After recovering from the shock of losing my two best trees, I said, "Well, Mars Man, some say our leader is the most powerful man on Earth, but he's the President of America, not King of the Earth, and America is only one of several hundred countries on Earth."
"Earth Man, a leader with that much power should be chosen carefully. Our King must be wise and very popular with the People. How is your King chosen?"
"In America, the most popular candidate doesn't always win the election. Sometimes the candidate who gets the most Electoral votes becomes the President."
"Earth Man, this is disturbing news. We have monitored your planet for eons and observed many odd things but not this peculiar aspect of your elections."
"Yeah, Mars Man, it disturbs a lot of people here in America, too. There's a movement to force the Electors to cast their vote for the candidate who wins the popular vote, but not enough States have joined the movement to correct the problem."
"Earth Man, you are giving me a headache."
It must be a bad headache, I thought, because the little green man had a very big head.
"On Mars," he continued, "sovereignty is granted to individuals, not to geographical areas."
"Well, here in America the sovereignty of each State is a big deal. So each State pretty much does its own thing. Not totally, of course, or they wouldn't be very united. But the number of Electors a state gets is set by how many people live there, so the People in some States have more influence over who gets elected than people in other states."

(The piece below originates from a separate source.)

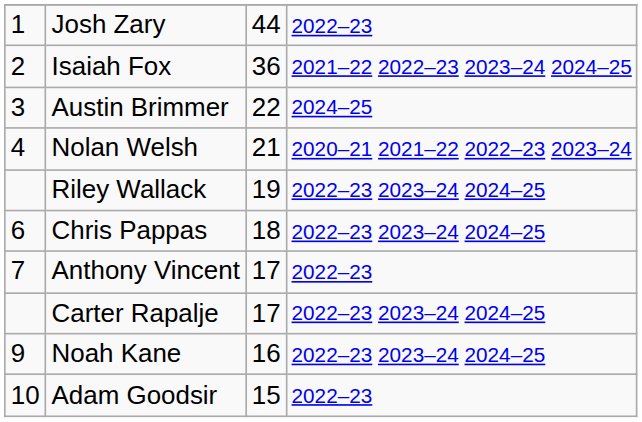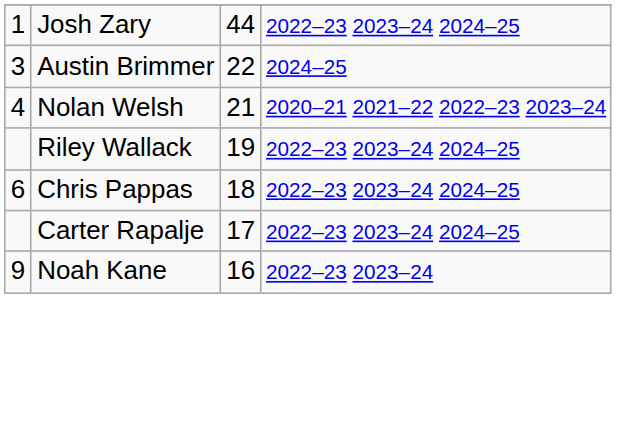Josh Zary | column 4: 2022–23 -> 2022–23 2023–24 2024–25
- row: 2 | Isaiah Fox | 36 | 2021–22 2022–23 2023–24 2024–25
- row: 7 | Anthony Vincent | 17 | 2022–23
Noah Kane | column 4: 2022–23 2023–24 2024–25 -> 2022–23 2023–24
- row: 10 | Adam Goodsir | 15 | 2022–23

The Mars Man rubbed his narrow green chin as if in deep thought.
"Our founding fathers rejected a pure democracy in favor of a republic in which the few ruled the many an oligarchy where the People are represented by politicians."
His jaw dropped and his eyes, which were already enormous, became even wider. "Why on Earth did they do that?" he asked.
"Because they believed that poor, uneducated people who didn't own land didn't have enough stake in the country or in its government to make decisions that would affect everyone, especially not rich, educated people who did own land."
"Ah!" he replied. "So your Electoral vote is part of the Founding Father's scheme."
"Uh, yeah, I guess so."
The Mars man must have noticed the hesitation in my voice, because he began to explain it in a way I had never heard before. "Of course, letting Electors control who gets elected makes it less likely that the People of your country, who are obviously idiots, could elect an idiot as their president."
Despite being from Mars, this little green guy understood our Presidential elections better than I did. And he was right. In our last election the idiot from one party won the popular vote but lost the electoral vote to the idiot from the other party.
"Earth Man, I must warp back to the King of Mars to give him my report and to verify the accuracy of our discussion."
"You could Google—"
"We do not Google. We only Bing."
"Well, okay, but our voting power really does depend on where we live, and population is how it works. You landed in California, where 12 out of every 100 people in America live, so it has 20 times more Electors than a state like Montana, which is mostly wide open spaces."
"This would not be tolerated on Mars!" he hollered.
I was surprised to hear the little guy raise his voice. Until now he had been calm and objective.
"This compromises the will of the people," he continued "and gives small states less voting power than large states!"
"Yeah, and most of us care more about the influence our vote has in the election than our State has."
He walked to his saucer, then stopped at the shimmering doorway. I can't be sure but it looked like a sinister smile slid across his thin little lips.
"Hey! What about my trees? You burned them to a crisp!"
"You should be more concerned about your planet, Earth Man, than the incineration of your trees. My King will not be pleased with my report. We will be watching your next election."